(Beginning of Supplied records)

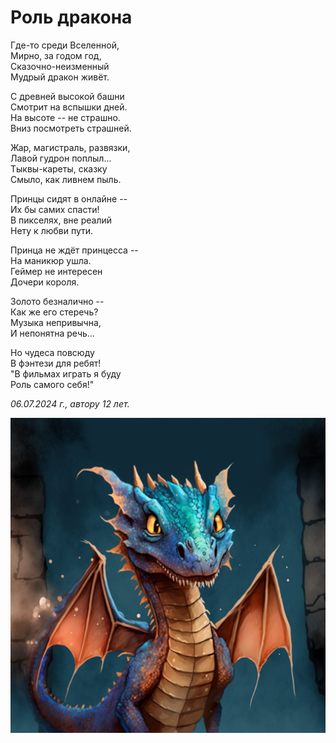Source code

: # Роль дракона

Где-то среди Вселенной,  
Мирно, за годом год,  
Сказочно-неизменный  
Мудрый дракон живёт.

С древней высокой башни  
Смотрит на вспышки дней.  
На высоте -- не страшно.  
Вниз посмотреть страшней.

Жар, магистраль, развязки,  
Лавой гудрон поплыл...  
Тыквы-кареты, сказку  
Смыло, как ливнем пыль.

Принцы сидят в онлайне --  
Их бы самих спасти!  
В пикселях, вне реалий  
Нету к любви пути.

Принца не ждёт принцесса --  
На маникюр ушла.  
Геймер не интересен  
Дочери короля.

Золото безналично --  
Как же его стеречь?  
Музыка непривычна,  
И непонятна речь...

Но чудеса повсюду  
В фэнтези для ребят!  
"В фильмах играть я буду  
Роль самого себя!"

*06.07.2024 г., автору 12 лет.*

![Дракон](../images/under-our-house.png)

(End of Supplied records)

▸ **Work instructions**
Retype the data in full. Images do not go in the copy.

▸ **Your solution**
Source code

: # Роль дракона

Где-то среди Вселенной,  
Мирно, за годом год,  
Сказочно-неизменный  
Мудрый дракон живёт.

С древней высокой башни  
Смотрит на вспышки дней.  
На высоте -- не страшно.  
Вниз посмотреть страшней.

Жар, магистраль, развязки,  
Лавой гудрон поплыл...  
Тыквы-кареты, сказку  
Смыло, как ливнем пыль.

Принцы сидят в онлайне --  
Их бы самих спасти!  
В пикселях, вне реалий  
Нету к любви пути.

Принца не ждёт принцесса --  
На маникюр ушла.  
Геймер не интересен  
Дочери короля.

Золото безналично --  
Как же его стеречь?  
Музыка непривычна,  
И непонятна речь...

Но чудеса повсюду  
В фэнтези для ребят!  
"В фильмах играть я буду  
Роль самого себя!"

*06.07.2024 г., автору 12 лет.*

![Дракон](../images/under-our-house.png)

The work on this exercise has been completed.